◆ JOB ITEM
Identify every line in the data below that contains the string "overview", and copy each of those lines in full.

◆ RECORD EXCERPTS
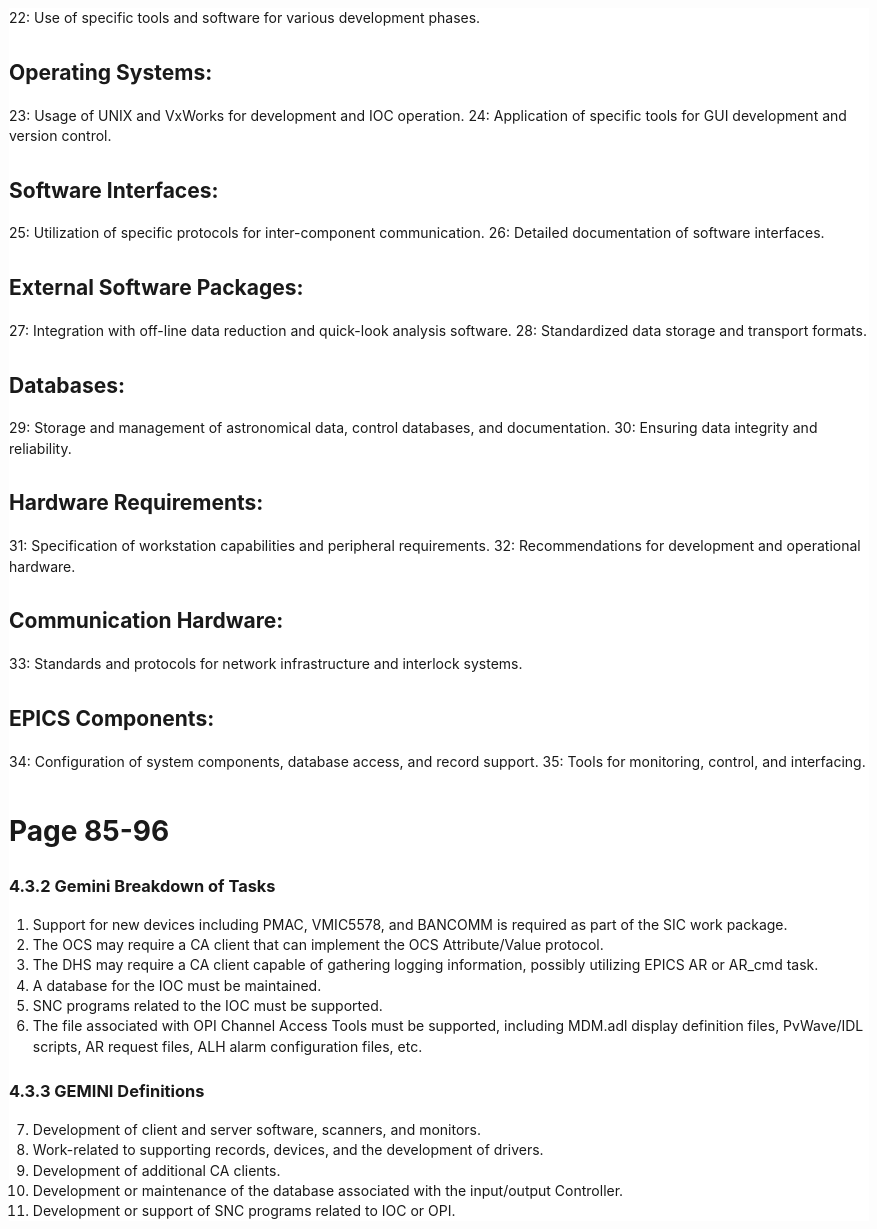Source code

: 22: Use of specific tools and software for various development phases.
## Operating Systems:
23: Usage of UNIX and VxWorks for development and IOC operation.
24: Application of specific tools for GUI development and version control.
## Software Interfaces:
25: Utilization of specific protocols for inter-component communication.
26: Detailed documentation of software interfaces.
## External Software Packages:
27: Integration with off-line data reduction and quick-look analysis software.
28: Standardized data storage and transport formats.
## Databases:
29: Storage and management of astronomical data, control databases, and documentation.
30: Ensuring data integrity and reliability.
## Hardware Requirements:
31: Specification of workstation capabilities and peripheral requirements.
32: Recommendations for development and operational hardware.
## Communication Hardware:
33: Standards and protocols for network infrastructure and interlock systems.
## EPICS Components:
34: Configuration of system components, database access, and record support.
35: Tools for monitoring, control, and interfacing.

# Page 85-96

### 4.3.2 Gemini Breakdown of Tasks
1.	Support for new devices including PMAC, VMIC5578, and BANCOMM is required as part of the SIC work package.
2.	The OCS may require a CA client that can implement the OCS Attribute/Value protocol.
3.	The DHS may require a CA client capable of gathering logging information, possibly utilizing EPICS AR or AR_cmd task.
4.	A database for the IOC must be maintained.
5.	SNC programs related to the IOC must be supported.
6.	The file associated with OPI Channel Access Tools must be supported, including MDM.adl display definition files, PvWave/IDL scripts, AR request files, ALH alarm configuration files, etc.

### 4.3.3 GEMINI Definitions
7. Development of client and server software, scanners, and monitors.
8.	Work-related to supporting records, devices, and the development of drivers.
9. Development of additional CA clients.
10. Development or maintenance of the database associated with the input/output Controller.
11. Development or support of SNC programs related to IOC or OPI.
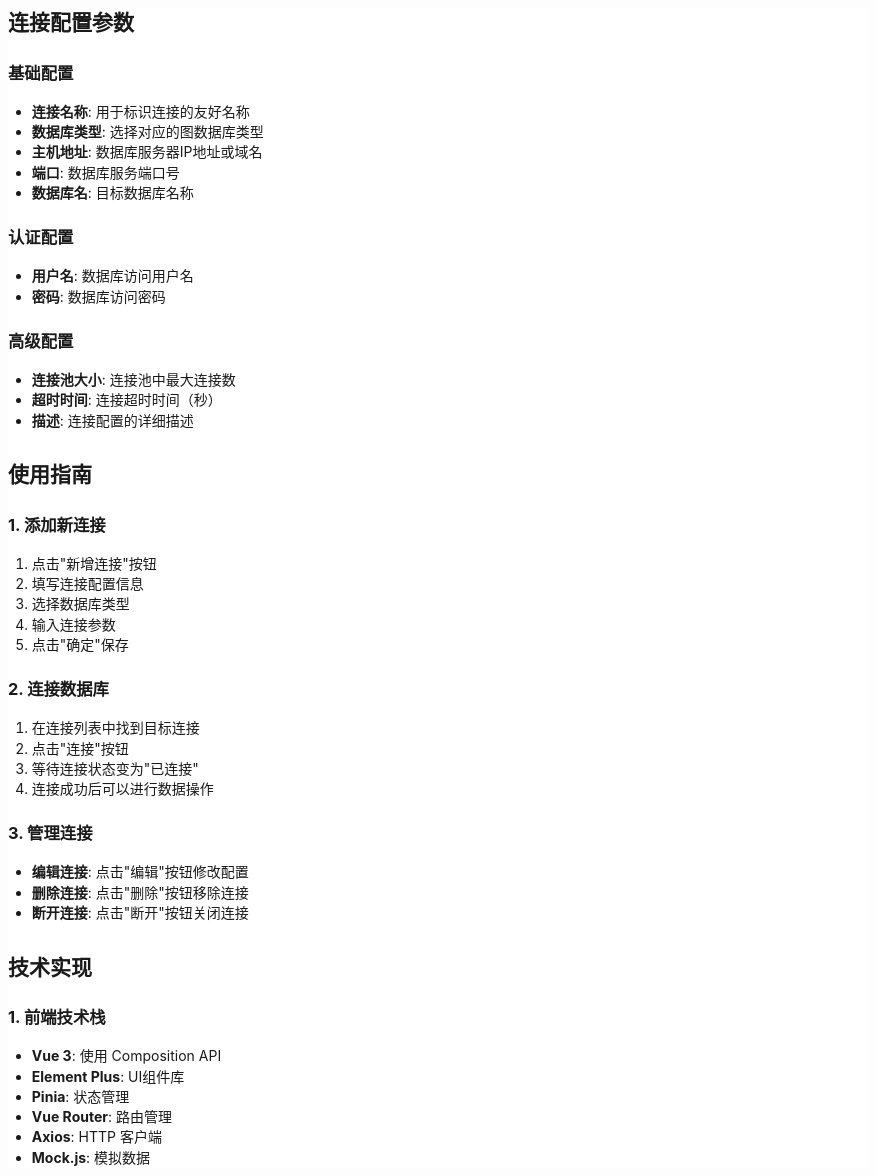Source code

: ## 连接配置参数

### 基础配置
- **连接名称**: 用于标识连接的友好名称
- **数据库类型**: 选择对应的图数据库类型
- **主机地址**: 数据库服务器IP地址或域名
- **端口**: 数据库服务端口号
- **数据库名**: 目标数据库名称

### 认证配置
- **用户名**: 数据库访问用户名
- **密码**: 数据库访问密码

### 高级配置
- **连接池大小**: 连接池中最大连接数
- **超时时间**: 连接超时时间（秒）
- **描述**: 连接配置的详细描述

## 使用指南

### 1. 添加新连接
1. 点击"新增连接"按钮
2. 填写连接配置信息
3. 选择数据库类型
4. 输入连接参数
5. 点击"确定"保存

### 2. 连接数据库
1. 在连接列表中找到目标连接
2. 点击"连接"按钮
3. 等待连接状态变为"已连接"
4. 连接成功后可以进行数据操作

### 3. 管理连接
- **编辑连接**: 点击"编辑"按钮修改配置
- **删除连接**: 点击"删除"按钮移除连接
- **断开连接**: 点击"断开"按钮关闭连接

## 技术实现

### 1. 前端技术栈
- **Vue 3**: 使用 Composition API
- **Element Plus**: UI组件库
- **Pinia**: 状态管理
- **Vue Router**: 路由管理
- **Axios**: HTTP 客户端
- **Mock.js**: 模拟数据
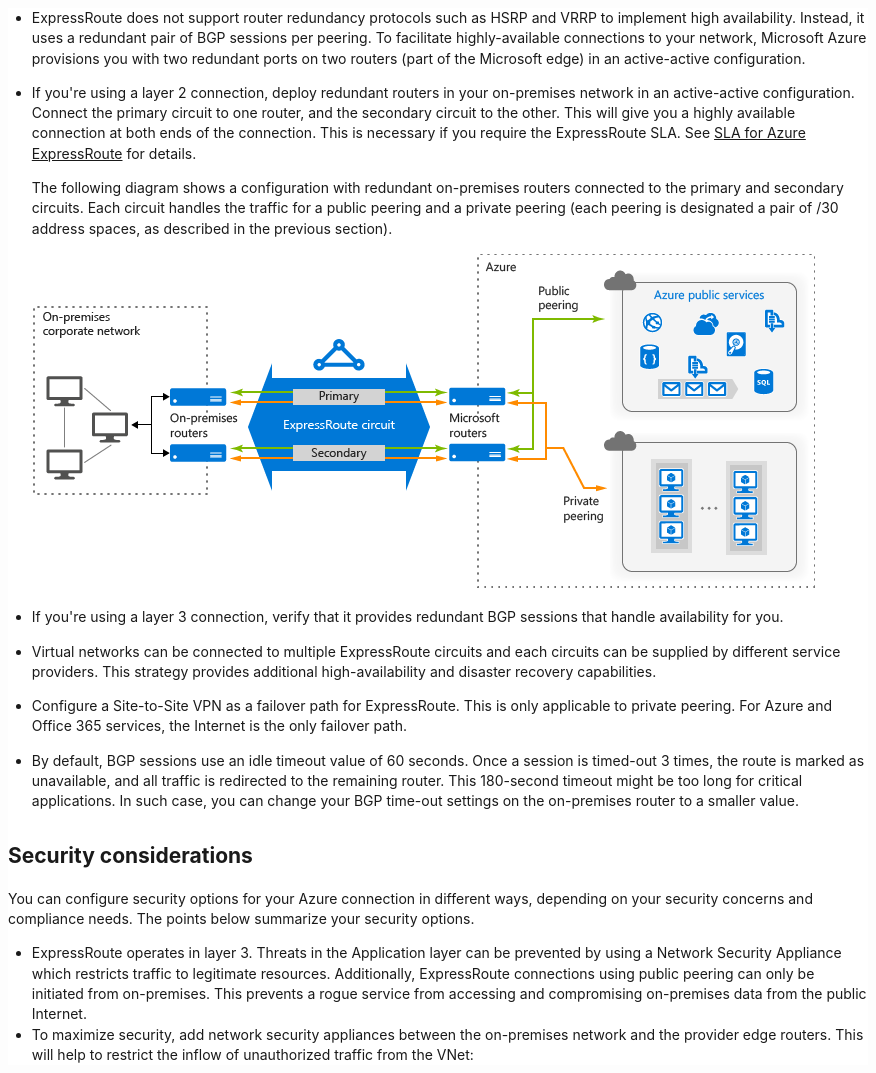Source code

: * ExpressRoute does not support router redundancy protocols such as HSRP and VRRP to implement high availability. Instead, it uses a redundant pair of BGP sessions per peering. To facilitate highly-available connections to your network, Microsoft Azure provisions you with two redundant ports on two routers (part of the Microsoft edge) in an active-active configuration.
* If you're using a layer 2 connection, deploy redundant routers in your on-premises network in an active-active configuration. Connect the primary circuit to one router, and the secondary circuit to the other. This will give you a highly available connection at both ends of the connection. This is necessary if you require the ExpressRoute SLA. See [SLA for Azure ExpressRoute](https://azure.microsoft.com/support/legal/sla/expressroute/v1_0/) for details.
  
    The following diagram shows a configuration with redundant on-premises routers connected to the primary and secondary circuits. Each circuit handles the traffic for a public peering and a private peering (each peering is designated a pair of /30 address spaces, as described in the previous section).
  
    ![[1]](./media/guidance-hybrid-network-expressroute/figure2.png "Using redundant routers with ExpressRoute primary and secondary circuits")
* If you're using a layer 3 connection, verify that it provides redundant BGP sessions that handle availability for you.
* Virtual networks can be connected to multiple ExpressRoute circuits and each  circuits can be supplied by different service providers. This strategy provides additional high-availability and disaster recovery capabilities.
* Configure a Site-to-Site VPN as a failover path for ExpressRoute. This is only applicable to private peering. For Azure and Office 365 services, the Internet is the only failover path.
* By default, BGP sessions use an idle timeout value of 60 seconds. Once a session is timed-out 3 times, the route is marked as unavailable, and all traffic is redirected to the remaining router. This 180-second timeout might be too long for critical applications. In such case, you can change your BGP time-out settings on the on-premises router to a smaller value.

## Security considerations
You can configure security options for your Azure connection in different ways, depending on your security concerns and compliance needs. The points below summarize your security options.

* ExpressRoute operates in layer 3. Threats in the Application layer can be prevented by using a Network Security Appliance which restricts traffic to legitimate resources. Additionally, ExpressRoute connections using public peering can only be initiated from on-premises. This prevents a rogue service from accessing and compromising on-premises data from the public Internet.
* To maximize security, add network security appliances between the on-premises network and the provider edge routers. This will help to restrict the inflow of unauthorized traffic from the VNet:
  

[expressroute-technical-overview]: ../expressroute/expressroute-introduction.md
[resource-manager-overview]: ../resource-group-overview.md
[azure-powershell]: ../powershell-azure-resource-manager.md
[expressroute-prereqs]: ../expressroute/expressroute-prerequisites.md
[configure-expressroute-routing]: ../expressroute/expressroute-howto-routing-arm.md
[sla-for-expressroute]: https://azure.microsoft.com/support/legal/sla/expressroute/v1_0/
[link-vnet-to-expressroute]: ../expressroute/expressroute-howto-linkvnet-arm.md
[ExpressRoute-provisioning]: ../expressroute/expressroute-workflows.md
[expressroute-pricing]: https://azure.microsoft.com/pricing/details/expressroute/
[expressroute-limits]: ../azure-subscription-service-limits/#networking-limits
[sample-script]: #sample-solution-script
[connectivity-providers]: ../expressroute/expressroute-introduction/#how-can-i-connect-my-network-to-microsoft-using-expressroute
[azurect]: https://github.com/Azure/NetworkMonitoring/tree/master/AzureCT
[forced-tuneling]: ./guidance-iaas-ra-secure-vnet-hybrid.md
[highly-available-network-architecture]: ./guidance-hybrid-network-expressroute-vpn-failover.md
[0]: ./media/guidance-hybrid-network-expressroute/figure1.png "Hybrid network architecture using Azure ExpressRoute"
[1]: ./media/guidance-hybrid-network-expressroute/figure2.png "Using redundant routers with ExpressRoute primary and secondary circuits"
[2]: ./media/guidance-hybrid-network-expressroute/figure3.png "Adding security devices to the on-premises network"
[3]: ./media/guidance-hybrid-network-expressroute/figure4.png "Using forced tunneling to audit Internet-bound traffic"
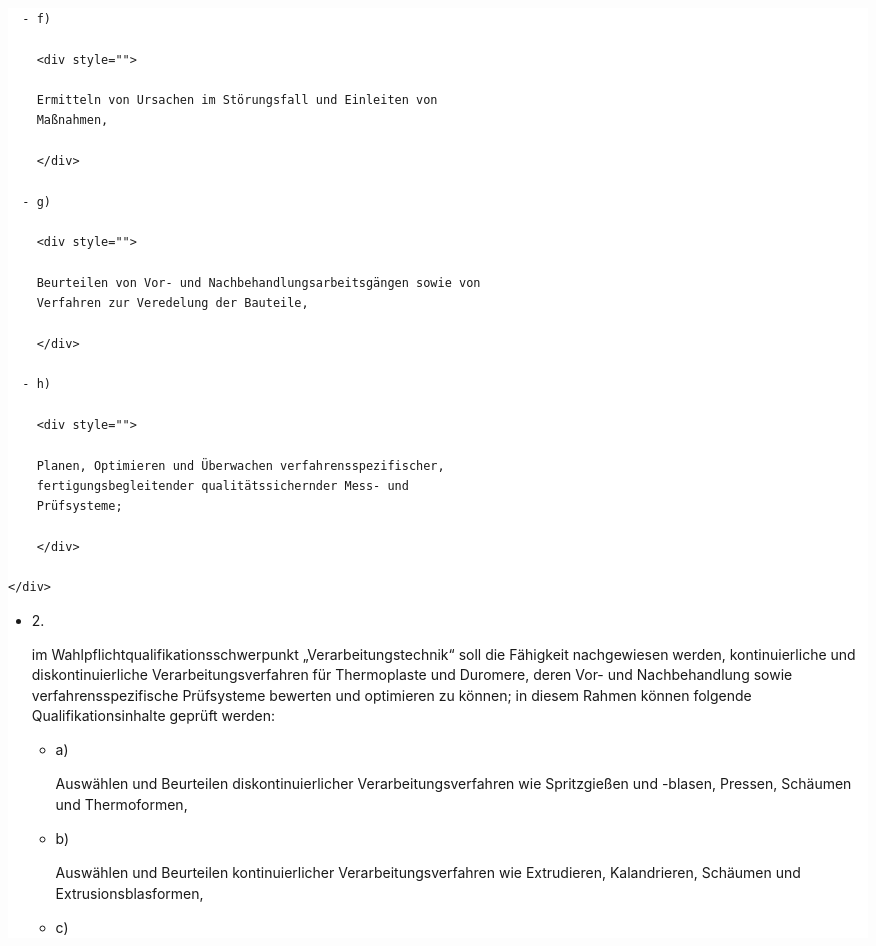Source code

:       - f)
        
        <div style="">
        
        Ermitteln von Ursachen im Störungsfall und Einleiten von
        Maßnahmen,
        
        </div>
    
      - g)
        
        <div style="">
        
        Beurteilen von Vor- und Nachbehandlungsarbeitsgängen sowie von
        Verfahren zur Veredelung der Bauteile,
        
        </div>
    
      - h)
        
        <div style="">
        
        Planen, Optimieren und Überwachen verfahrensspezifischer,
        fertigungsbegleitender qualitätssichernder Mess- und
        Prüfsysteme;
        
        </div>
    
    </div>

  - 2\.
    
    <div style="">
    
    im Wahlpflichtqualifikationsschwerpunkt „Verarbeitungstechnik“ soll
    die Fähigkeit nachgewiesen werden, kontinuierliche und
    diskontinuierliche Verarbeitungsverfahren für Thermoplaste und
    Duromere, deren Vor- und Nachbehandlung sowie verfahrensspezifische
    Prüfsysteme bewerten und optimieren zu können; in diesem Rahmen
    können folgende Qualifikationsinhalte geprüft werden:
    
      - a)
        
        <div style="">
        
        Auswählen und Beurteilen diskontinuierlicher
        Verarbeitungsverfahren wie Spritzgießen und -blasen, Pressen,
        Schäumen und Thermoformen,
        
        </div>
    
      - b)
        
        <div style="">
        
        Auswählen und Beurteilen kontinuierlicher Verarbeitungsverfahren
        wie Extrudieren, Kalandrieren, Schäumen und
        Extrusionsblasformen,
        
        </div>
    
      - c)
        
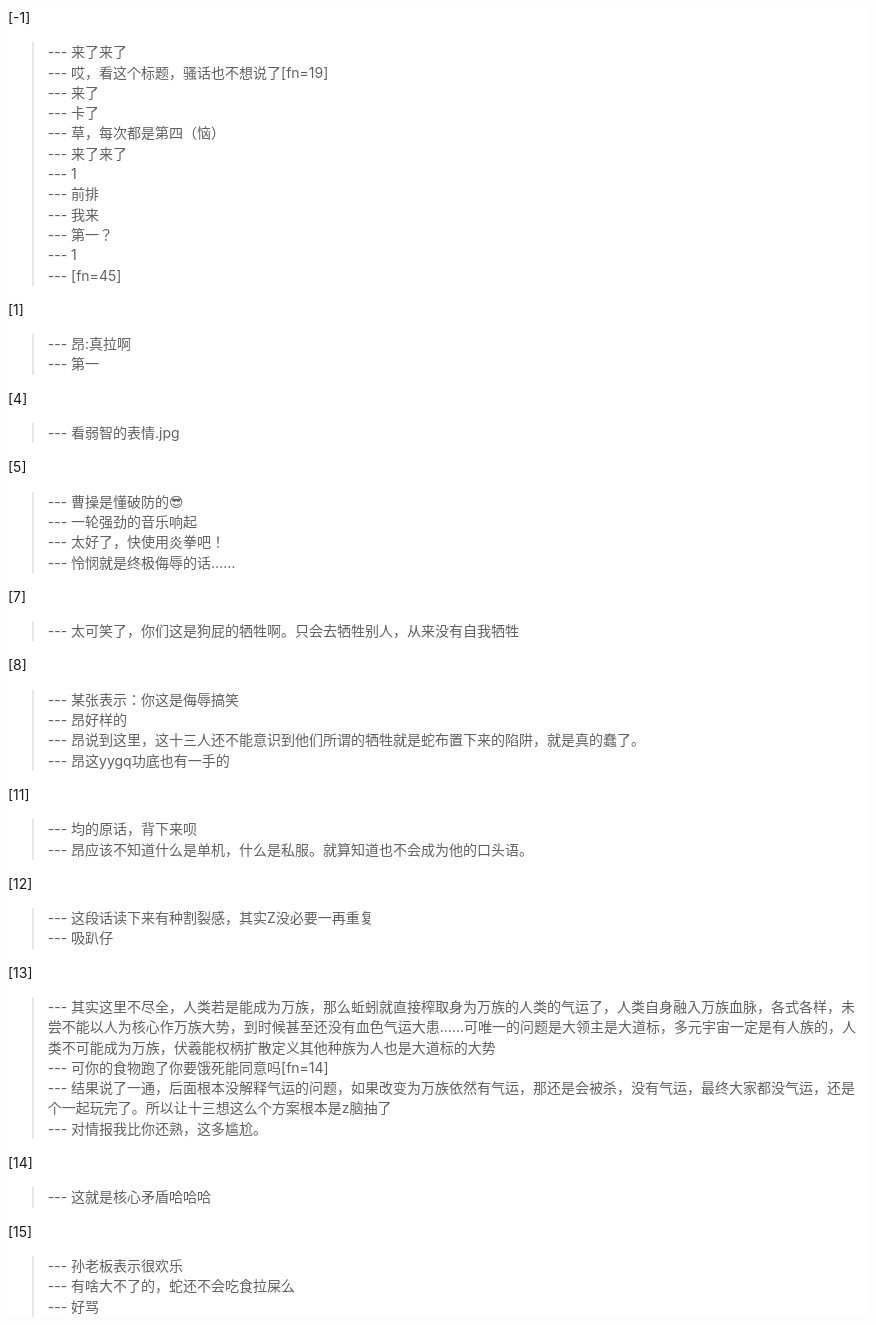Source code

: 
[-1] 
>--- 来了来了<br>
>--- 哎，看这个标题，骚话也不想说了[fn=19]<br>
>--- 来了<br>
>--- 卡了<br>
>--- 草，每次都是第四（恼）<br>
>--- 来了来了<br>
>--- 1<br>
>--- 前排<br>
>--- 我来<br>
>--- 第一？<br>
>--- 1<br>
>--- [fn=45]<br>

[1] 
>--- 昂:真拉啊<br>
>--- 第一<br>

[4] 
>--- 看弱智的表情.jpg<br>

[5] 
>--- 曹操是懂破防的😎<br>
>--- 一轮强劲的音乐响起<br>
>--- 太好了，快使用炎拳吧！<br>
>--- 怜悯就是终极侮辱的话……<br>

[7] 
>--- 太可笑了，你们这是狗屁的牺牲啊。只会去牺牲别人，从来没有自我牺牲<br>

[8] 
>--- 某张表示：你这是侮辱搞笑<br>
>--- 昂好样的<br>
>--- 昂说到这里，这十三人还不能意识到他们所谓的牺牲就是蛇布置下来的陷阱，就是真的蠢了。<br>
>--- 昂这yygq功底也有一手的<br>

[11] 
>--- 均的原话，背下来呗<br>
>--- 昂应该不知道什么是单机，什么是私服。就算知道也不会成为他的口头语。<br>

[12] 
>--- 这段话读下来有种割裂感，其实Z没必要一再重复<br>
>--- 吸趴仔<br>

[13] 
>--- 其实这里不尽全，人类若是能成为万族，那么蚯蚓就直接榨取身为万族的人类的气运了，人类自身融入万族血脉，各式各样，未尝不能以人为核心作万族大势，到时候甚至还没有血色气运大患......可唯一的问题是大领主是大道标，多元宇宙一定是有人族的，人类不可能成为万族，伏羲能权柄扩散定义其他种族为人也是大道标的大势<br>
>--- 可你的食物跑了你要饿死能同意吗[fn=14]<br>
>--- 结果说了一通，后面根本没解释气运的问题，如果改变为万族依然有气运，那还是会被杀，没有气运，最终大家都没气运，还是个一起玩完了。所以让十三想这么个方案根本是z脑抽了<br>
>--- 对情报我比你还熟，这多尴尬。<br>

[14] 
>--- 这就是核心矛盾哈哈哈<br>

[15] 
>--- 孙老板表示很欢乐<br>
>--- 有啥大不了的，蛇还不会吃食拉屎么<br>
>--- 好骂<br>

◆ RESPONSE TO THIS EXERCISE
[expressroute-technical-overview]: ../expressroute/expressroute-introduction.md
[resource-manager-overview]: ../resource-group-overview.md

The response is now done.